“Un uomo ricco aveva un amministratore, e questi fu accusato dinanzi a lui di sperperare i suoi averi. Lo chiamò e gli disse: “Che cosa sento dire di te? Rendi conto della tua amministrazione, perché non potrai più amministrare”.” (Luca 16,1-8).

Gesù ha cercato di mettere al centro della propria predicazione l’attenzione ai poveri ed emarginati d’Israele, l’importanza di essere discepoli e la necessità di una vera conversione nel riconoscere la presenza del Signore.

L’Evangelo di oggi che racconta dell’amministratore infedele ci fa cogliere alcuni aspetti della missione dei discepoli di Gesù: avere il coraggio di osare e trovare sempre tutte le soluzioni possibili nell’incontro con l’altro.

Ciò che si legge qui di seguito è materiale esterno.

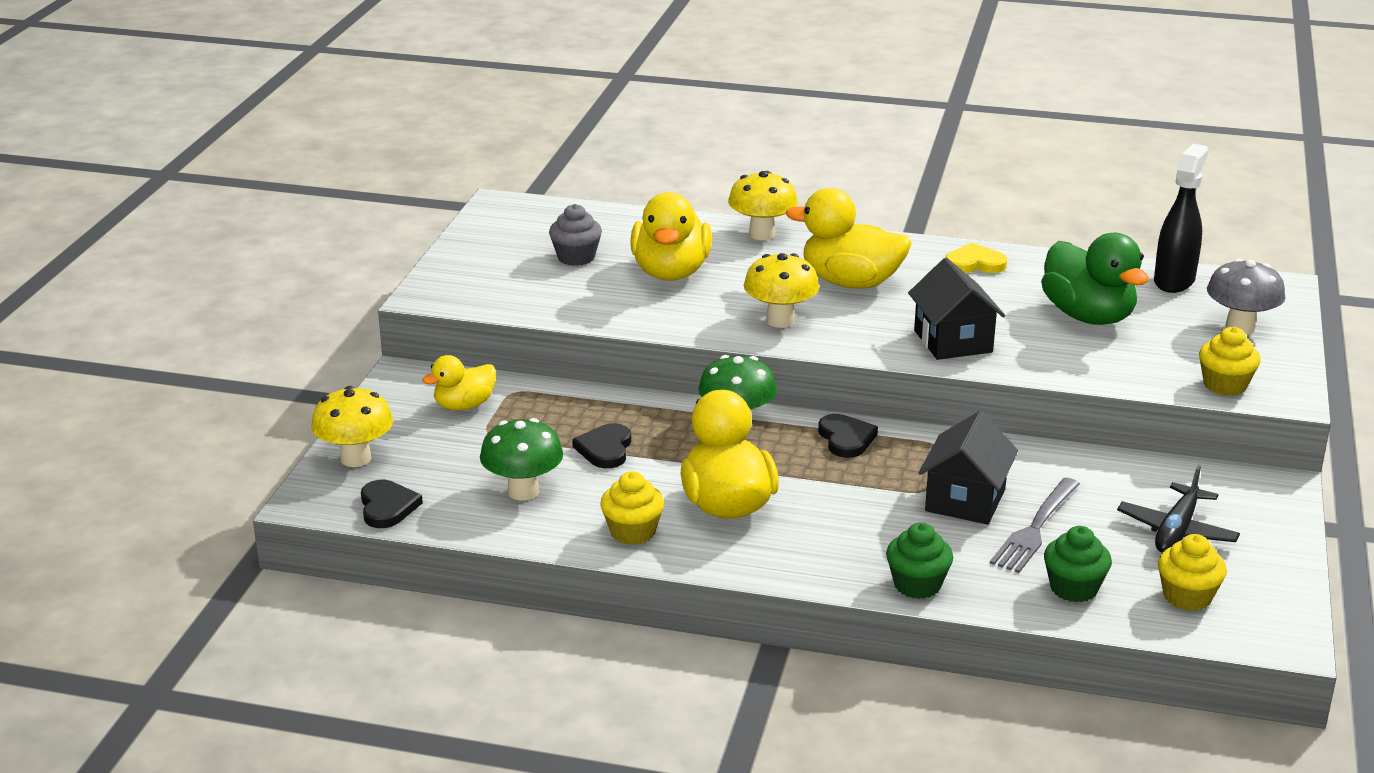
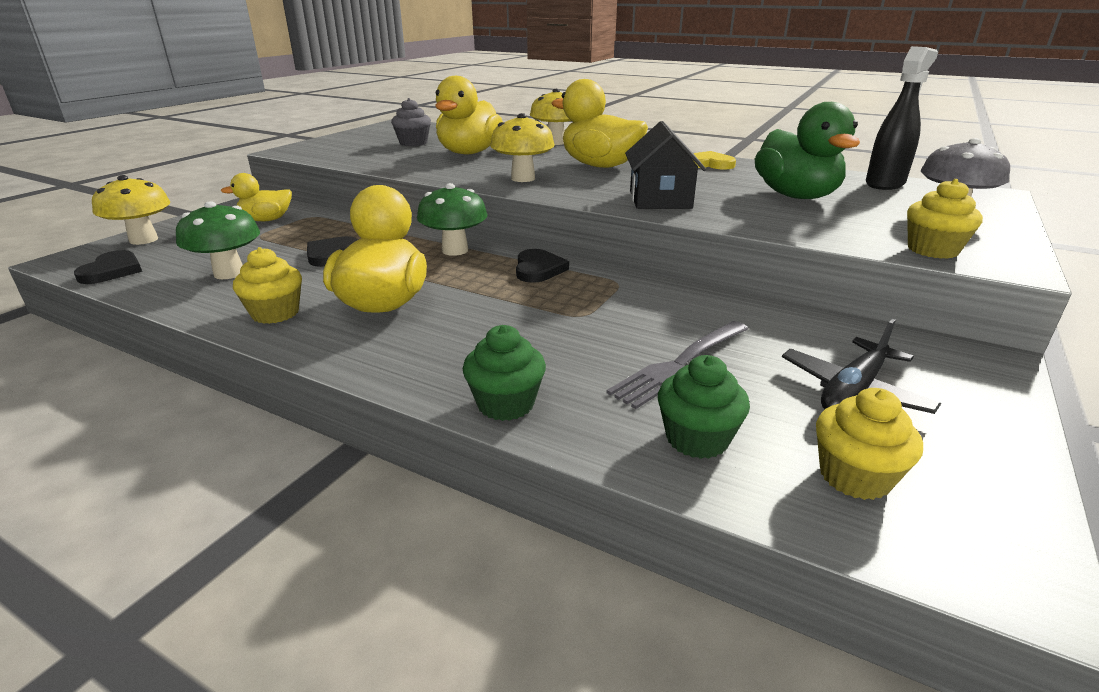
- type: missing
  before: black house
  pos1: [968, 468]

Perché il padrone loda l’amministratore infedele? Non certo per le sue qualità amministrative che sono deficitarie, quanto piuttosto per la sua capacità di mettersi in relazione con i debitori rinunciando ad un guadagno personale.

L’amministratore con il super sconto verso ogni singolo debitore ha il coraggio di osare pur di evitare un futuro da persona grama. Non sa lavorare la terra e si vergogna di mendicare. Per una volta si accorge delle proprie incapacità.

C’è però un secondo passaggio che l’amministratore fa. Pur pensando di trovare una soluzione ai suoi problemi, per una volta, si mette nei panni degli altri, dei debitori. In modo scaltro condivide la loro situazione.

La conclusione dell’Evangelo rivela la differenza tra coloro che guardano al proprio tornaconto e coloro che hanno attenzione verso l’altro. Un discepolo missionario sa osare, rischiare e, nel contempo sa trovare soluzioni, impossibili a prima vista, con altrettanta dinamicità.